Problema a:
Puoi stampare, identico all'originale, il brano del testo dell'esercizio che va da "Vorrei ricordare ancora" giù fino a "proposta dalla minoranza."?

Testo dell'esercizio:
________________________
Devo ricordare che, a fronte di quello che è stata definita una carità pelosa (600 lire per persona stanziate per la lotta all'AIDS), le scelte alimentari in Italia fanno sì che gli animali che alleviamo consumino cereali che sfamerebbero 120 milioni di abitanti in più, di quelli che vivono in Italia. La fame nel mondo, come viene detto da più di dieci anni nasce dalle sbagliate abitudini alimentari dei paesi occidentali che consumano più della metà di tutti i cereali prodotti nel mondo. Il 70% dei cereali prodotti nel mondo, servono per alimentare gli animali che i Paesi ricchi consumano. Questa proporzione fa sì che in Italia i nostri animali allevati consumano cereali che sfamerebbero 120 milioni di africani asiatici o sudamericani. Questo non dovremo dimenticarlo tanto facilmente.
Vorrei ricordare ancora che in Regione Piemonte, in Commissione, non è stata accettata la discussione sulla legge del marchio etico. Era stata proposta una legge per la valorizzazione del marchio etico, cioè dei prodotti ottenuti senza lo sfruttamento del lavoro minorile, una delle altre grandi piaghe legate alla mondializzazione, ammesso da tutti, e noi in Regione Piemonte questa legge non l'abbiamo voluta discutere, perché era proposta dalla minoranza.
________________________
Estratto dei dati:
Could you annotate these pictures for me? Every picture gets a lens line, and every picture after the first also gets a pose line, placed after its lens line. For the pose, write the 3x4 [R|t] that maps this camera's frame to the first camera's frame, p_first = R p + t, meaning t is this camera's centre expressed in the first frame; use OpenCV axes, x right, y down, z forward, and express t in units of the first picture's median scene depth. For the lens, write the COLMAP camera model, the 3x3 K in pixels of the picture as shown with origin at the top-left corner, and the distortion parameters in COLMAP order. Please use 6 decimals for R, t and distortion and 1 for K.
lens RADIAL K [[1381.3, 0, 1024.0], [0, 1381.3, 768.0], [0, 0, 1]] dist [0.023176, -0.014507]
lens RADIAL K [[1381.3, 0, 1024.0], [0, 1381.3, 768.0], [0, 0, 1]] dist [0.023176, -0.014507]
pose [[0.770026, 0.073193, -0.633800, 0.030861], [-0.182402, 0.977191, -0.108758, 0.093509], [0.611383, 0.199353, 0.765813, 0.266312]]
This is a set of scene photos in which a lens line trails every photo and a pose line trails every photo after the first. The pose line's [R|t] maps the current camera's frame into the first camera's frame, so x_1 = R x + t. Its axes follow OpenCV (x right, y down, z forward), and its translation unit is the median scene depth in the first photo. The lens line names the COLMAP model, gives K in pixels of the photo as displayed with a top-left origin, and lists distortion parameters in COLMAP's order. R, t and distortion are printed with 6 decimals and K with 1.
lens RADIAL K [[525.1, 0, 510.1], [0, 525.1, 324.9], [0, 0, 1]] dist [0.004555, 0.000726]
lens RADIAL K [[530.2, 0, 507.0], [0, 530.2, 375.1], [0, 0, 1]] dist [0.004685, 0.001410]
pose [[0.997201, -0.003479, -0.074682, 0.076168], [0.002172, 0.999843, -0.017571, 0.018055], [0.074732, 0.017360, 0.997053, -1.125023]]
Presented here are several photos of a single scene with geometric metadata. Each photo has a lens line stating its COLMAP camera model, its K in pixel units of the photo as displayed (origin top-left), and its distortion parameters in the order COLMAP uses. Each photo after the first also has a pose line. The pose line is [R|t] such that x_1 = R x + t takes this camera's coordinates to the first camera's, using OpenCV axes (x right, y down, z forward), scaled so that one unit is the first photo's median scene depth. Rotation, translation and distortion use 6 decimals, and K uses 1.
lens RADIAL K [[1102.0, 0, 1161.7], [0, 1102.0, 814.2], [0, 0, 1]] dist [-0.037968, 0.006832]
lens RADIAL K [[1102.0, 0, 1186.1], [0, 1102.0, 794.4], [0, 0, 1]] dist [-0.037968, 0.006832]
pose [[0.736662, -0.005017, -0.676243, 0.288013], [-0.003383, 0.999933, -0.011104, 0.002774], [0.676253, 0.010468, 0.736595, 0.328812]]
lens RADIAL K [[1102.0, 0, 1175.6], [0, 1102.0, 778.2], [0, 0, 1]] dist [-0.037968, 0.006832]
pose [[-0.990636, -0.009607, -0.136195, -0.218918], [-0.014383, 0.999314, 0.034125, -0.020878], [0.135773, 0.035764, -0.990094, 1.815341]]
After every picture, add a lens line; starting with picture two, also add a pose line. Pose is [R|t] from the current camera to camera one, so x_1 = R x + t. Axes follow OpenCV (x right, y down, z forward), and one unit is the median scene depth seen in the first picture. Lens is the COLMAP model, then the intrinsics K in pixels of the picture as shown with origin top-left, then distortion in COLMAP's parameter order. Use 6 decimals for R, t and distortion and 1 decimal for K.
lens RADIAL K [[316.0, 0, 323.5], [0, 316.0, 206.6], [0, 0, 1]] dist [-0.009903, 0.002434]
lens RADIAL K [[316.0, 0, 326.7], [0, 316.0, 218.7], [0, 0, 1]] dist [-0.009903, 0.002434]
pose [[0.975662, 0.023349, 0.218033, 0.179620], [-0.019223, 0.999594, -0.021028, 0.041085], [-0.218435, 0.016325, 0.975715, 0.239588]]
________________________
Problema b:
Puoi riportare senza alcuna modifica le righe dell'estratto dei dati, dalla riga che contiene "Presented here are" giù fino alla riga che contiene "794.4], [0, 0, 1]] dist [-0.037968, 0.006832]", entrambe incluse, e nient'altro?

Spazio risposta a:
Vorrei ricordare ancora che in Regione Piemonte, in Commissione, non è stata accettata la discussione sulla legge del marchio etico. Era stata proposta una legge per la valorizzazione del marchio etico, cioè dei prodotti ottenuti senza lo sfruttamento del lavoro minorile, una delle altre grandi piaghe legate alla mondializzazione, ammesso da tutti, e noi in Regione Piemonte questa legge non l'abbiamo voluta discutere, perché era proposta dalla minoranza.

Spazio risposta b:
Presented here are several photos of a single scene with geometric metadata. Each photo has a lens line stating its COLMAP camera model, its K in pixel units of the photo as displayed (origin top-left), and its distortion parameters in the order COLMAP uses. Each photo after the first also has a pose line. The pose line is [R|t] such that x_1 = R x + t takes this camera's coordinates to the first camera's, using OpenCV axes (x right, y down, z forward), scaled so that one unit is the first photo's median scene depth. Rotation, translation and distortion use 6 decimals, and K uses 1.
lens RADIAL K [[1102.0, 0, 1161.7], [0, 1102.0, 814.2], [0, 0, 1]] dist [-0.037968, 0.006832]
lens RADIAL K [[1102.0, 0, 1186.1], [0, 1102.0, 794.4], [0, 0, 1]] dist [-0.037968, 0.006832]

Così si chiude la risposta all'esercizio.